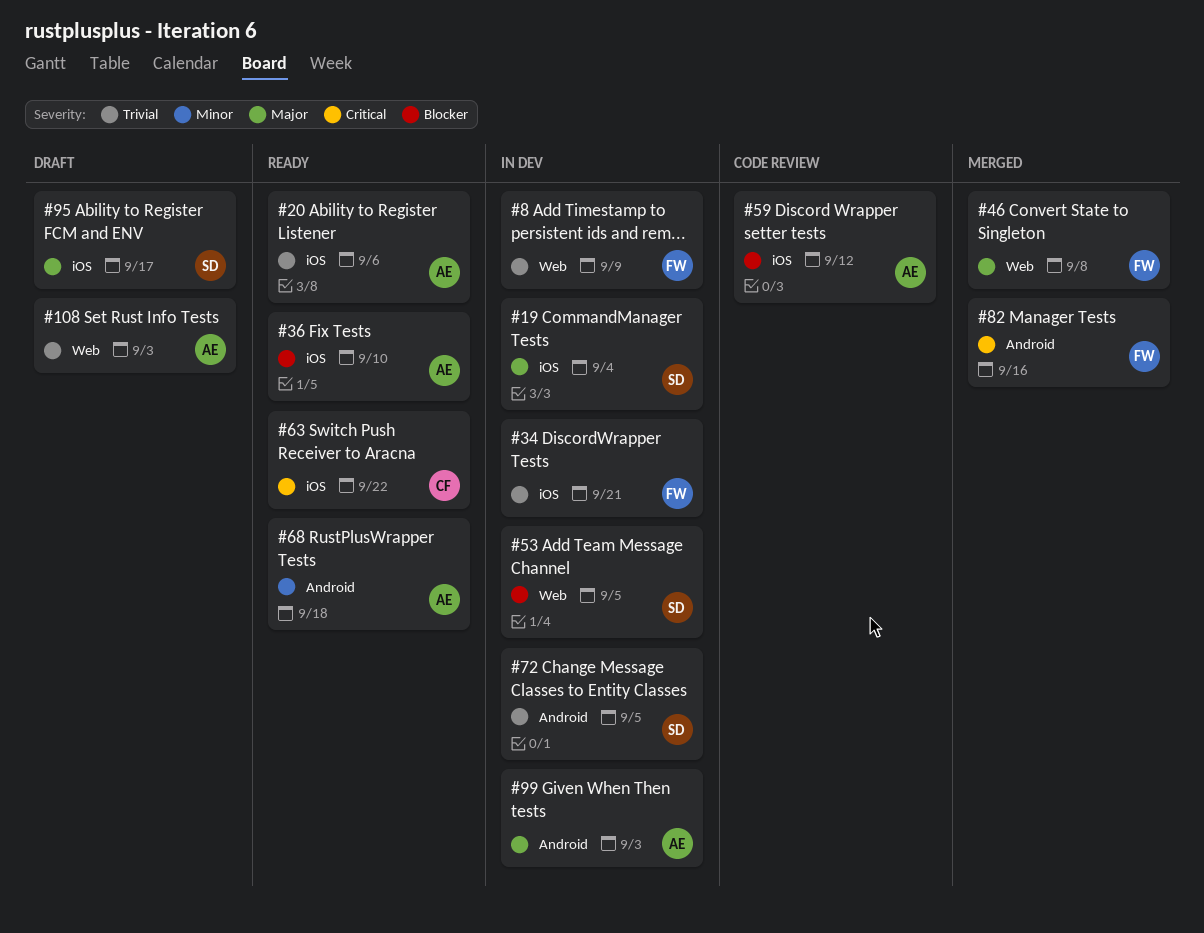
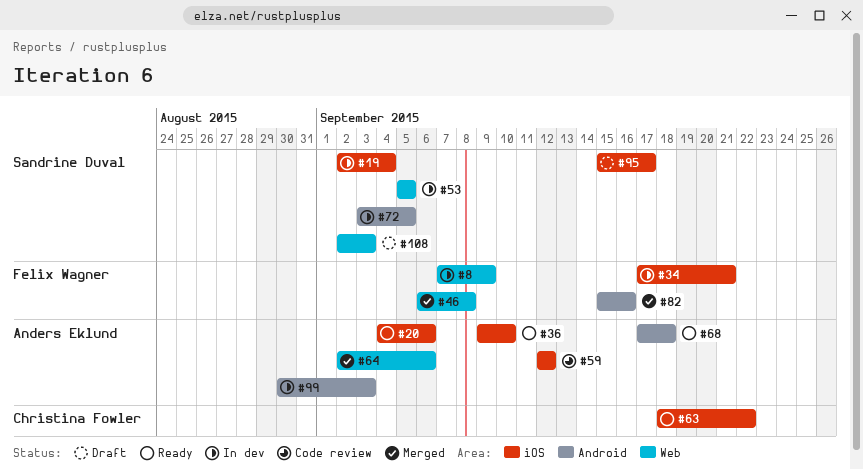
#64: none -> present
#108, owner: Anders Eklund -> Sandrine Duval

--

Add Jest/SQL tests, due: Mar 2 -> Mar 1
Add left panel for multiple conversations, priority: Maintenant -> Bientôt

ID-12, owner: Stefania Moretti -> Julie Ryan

Work item – Give back exactly the lines above starting at the line where "Add Jest/SQL tests, due: Mar 2 -> Mar 1" appears and ending at the line where "ID-12, owner: Stefania Moretti -> Julie Ryan" appears, both included, with no other lines.

Solution to this problem –
Add Jest/SQL tests, due: Mar 2 -> Mar 1
Add left panel for multiple conversations, priority: Maintenant -> Bientôt

ID-12, owner: Stefania Moretti -> Julie Ryan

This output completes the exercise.